IUD stands for intrauterine device and yes, it goes right up in your uterus. There are two kinds: copper and hormonal. Both perform the same function, but they can have slightly different side effects. I chose the hormonal IUD, and I have a couple friends with the copper.
Copper IUDS may give you a heavier period and worse cramps. According to those I know who have it, this seems to ring true but not in an extreme sense. A big advantage for them is that you get a regular period, and there are no hormones involved. Also, it’s cheap and has recently been approved to last up to ten years.
I’m a total baby and went for the one that wouldn’t affect my cramps. Consequently I had to pay a lot more, though my boyfriend paid for half. Don’t be afraid to ask for that, it’s for his benefit too. Hormonal IUDs release doses of progesterone that are 1/5 the amount you receive in a pill.

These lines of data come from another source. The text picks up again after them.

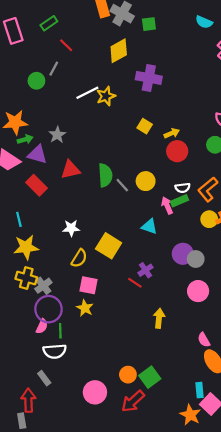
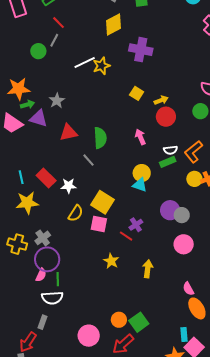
red line: (66, 45) -> (59, 23), moved
yellow circle: (146, 181) -> (142, 173), moved
red rectangle: (37, 185) -> (46, 178), moved
gray line: (122, 185) -> (89, 160), moved
pink arrow: (167, 206) -> (140, 137), moved
yellow cross: (26, 278) -> (17, 244), moved
pink square: (88, 285) -> (99, 224), moved
yellow star: (85, 308) -> (111, 261), moved
gray rectangle: (44, 378) -> (43, 322), turned 56
red arrow: (28, 400) -> (28, 342), turned -145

The side effects are similar to regular birth control pills, but with one big difference: you probably won’t get a period. This is a big drawback to some, and an advantage to others. Personally, I’m thrilled with the prospect. Besides that I haven’t seen much else (no weight gain!).
If you’re in Vancouver you should go to Willow Women’s Clinic. You’ll need to get the prescription from another doctor, but ask if you can get it inserted there. They’ll numb your cervix and you won’t feel a thing. Family doctors can sometimes insert it as well, but those I know who’ve gone that route haven’t had any numbing agent. Ouch.
The most dangerous part about an IUD is that it doesn’t protect from STDs. We’ve all had the condom talk, but it’s the only safe way to not wake up with something you’ll regret. Don’t throw out your stash just because you’ve invested in an IUD.
Finally, do some research. It’ll make you more comfortable than my highly unscientific stories ever could. Go to your doctor armed with a bit of information to discuss, and it’ll be smooth sailing.